I. Что я привез в Америку.
Сорок восемь лет тому назад, когда я сошел на американский берег в Касл Гардене, у меня в кармане было всего лишь пять центов. Привези я вместо пяти центов 500 долларов, моя карьера в новой, совершенно чужой для меня стране была бы та же. Молодой иммигрант, каким был тогда я, не начинает своей карьеры до тех пор, пока не истратит всех денег, которые он привез с собой. Я привез 5 центов и тотчас же израсходовал их на кусок пирога с черносливом, впрочем, кроме косточек чернослива, в нем ничего не было. Конечно, если бы я привез 500 долларов, мне бы потребовалось немного больше времени, чтобы израсходовать их, но борьба, ожидавшая меня впереди, была бы нисколько не легче. Безденежье не является препятствием для юноши-иммигранта, чтобы высадиться в Америке, так же, как бедность не является преградой для юноши, чтобы начать самостоятельную жизнь – при условии, если он обладает упорством, чтобы выдержать все трудности, приготовленные для него жизнью. Знание какого-нибудь ремесла и сильное телосложение, способное вынести тяготы напряженного физического труда, делают иммигранта предметом особого внимания. Но что может предложить молодой иммигрант без денег, не имеющий никакой подготовки в ремеслах и не знающий языка новой страны? Казалось бы, ничего. И если бы нынешние иммиграционные законы существовали 48 лет тому назад, я был бы депортирован. Однако, помимо тех качеств, которых требуют иммиграционные законы, есть некоторые другие, более ценные, которые могут оказаться у молодого иммигранта, приехавшего в эту страну. Были ли у меня такие качества, когда я высадился в Касл Гардене и 1874 году? Я попытаюсь ответить на этот вопрос и следующем коротком рассказе о моей жизни до приезда в Америку.

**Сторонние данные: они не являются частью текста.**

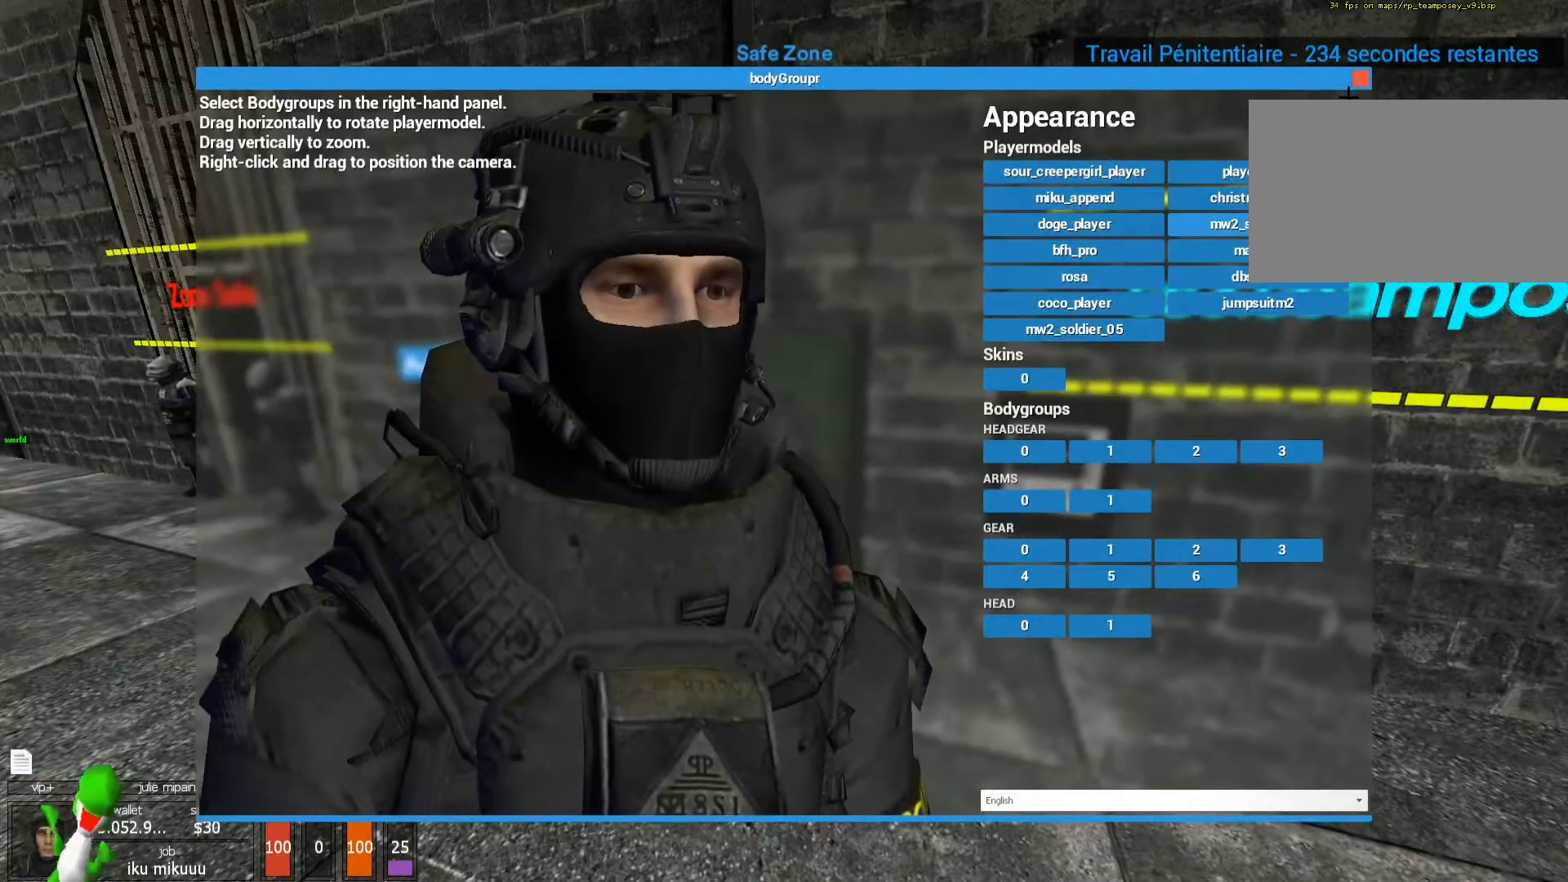
{"keys": [], "mouse": [], "events": [[233, "mouse_left", "down"], [300, "mouse_left", "up"]]}
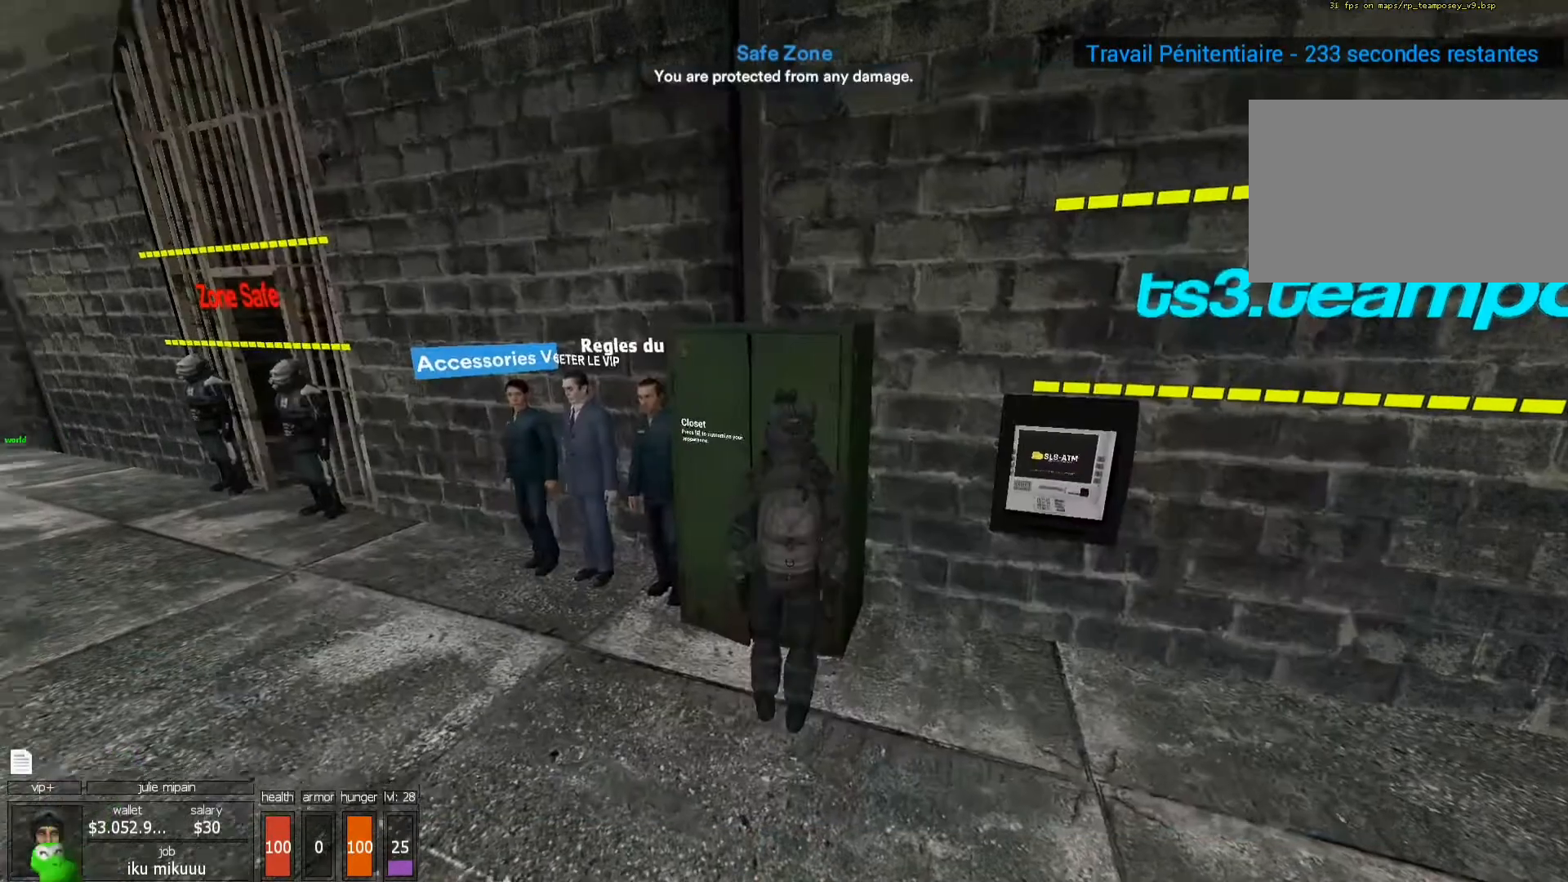
{"keys": ["2", "z"], "mouse": [], "events": [[67, "q", "down"], [267, "z", "down"], [300, "q", "up"], [500, "2", "down"]]}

Местечко, в котором я родился, называется Идвор. Название это ничего не говорит, так как Идвор не помечен ни на одной географической карте. Это маленькое село, расположенное в стороне от больших дорог, в провинции Банат, прежде принадлежавшей Австро-Венгрии, а теперь являющейся важной частью королевства Сербов, Хорватов и Словенцев. В 1919 году на Парижской мирной конференции румыны предъявили претензию на эту провинцию. Однако, они не могли обойти тот факт, что население Баната было сербское, особенно в той части его, где был расположен Идвор. Президент Вильсон и мистер Лэнсинг знали меня лично, и когда югославская делегация в Париже сообщила им, что я был уроженец Баната, румынские аргументы потеряли всякий вес. Кроме сербов, никакой другой национальности никогда не было в Идворе. Жители Идвора были крестьяне – в годы моего детства в большинстве своем неграмотные. Мои родители не умели ни читать, ни писать. И вот возникает вопрос: что мог привезти в Америку 15-летний мальчик, без копейки денег в кармане, родившийся и воспитанный в таких условиях? Что мог дать он стране, которая примет его, согласно каким-то иммиграционным законам? Но я был уверен, что являюсь для Америки весьма желательным приобретением, а поэтому мне непременно должны были позволить высадиться. Однако, ступив на американскую землю, я был до некоторой степени удивлен, что со мной особенно не церемонятся.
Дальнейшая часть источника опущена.